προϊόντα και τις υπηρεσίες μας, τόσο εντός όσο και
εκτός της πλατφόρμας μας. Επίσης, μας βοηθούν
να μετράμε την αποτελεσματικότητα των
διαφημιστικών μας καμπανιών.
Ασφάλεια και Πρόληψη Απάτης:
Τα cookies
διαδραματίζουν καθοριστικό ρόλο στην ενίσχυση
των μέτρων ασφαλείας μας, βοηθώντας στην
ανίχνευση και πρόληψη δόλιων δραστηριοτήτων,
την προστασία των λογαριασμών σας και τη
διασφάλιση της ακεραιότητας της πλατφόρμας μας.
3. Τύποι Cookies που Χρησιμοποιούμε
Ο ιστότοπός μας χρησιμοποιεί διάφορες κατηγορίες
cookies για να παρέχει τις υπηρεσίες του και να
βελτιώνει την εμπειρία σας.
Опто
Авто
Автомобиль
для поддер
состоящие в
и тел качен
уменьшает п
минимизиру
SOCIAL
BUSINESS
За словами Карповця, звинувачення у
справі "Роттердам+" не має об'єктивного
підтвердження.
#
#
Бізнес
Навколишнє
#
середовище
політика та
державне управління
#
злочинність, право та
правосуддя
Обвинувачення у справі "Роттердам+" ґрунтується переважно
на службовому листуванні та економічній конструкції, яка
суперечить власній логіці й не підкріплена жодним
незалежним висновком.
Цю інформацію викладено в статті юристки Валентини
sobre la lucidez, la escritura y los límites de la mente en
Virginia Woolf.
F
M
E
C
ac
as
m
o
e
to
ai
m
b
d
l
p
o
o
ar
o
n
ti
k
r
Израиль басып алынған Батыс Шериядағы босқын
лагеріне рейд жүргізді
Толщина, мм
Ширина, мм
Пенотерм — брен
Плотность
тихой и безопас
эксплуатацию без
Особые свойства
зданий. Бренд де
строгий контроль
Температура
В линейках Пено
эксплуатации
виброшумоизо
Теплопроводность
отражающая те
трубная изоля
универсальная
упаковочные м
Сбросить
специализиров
------------------------------------------------------------
(Your instructions)
Please reproduce every line of the records above word for word.

(Written answer)
προϊόντα και τις υπηρεσίες μας, τόσο εντός όσο και
εκτός της πλατφόρμας μας. Επίσης, μας βοηθούν
να μετράμε την αποτελεσματικότητα των
διαφημιστικών μας καμπανιών.
Ασφάλεια και Πρόληψη Απάτης:
Τα cookies
διαδραματίζουν καθοριστικό ρόλο στην ενίσχυση
των μέτρων ασφαλείας μας, βοηθώντας στην
ανίχνευση και πρόληψη δόλιων δραστηριοτήτων,
την προστασία των λογαριασμών σας και τη
διασφάλιση της ακεραιότητας της πλατφόρμας μας.
3. Τύποι Cookies που Χρησιμοποιούμε
Ο ιστότοπός μας χρησιμοποιεί διάφορες κατηγορίες
cookies για να παρέχει τις υπηρεσίες του και να
βελτιώνει την εμπειρία σας.
Опто
Авто
Автомобиль
для поддер
состоящие в
и тел качен
уменьшает п
минимизиру
SOCIAL
BUSINESS
За словами Карповця, звинувачення у
справі "Роттердам+" не має об'єктивного
підтвердження.
#
#
Бізнес
Навколишнє
#
середовище
політика та
державне управління
#
злочинність, право та
правосуддя
Обвинувачення у справі "Роттердам+" ґрунтується переважно
на службовому листуванні та економічній конструкції, яка
суперечить власній логіці й не підкріплена жодним
незалежним висновком.
Цю інформацію викладено в статті юристки Валентини
sobre la lucidez, la escritura y los límites de la mente en
Virginia Woolf.
F
M
E
C
ac
as
m
o
e
to
ai
m
b
d
l
p
o
o
ar
o
n
ti
k
r
Израиль басып алынған Батыс Шериядағы босқын
лагеріне рейд жүргізді
Толщина, мм
Ширина, мм
Пенотерм — брен
Плотность
тихой и безопас
эксплуатацию без
Особые свойства
зданий. Бренд де
строгий контроль
Температура
В линейках Пено
эксплуатации
виброшумоизо
Теплопроводность
отражающая те
трубная изоля
универсальная
упаковочные м
Сбросить
специализиров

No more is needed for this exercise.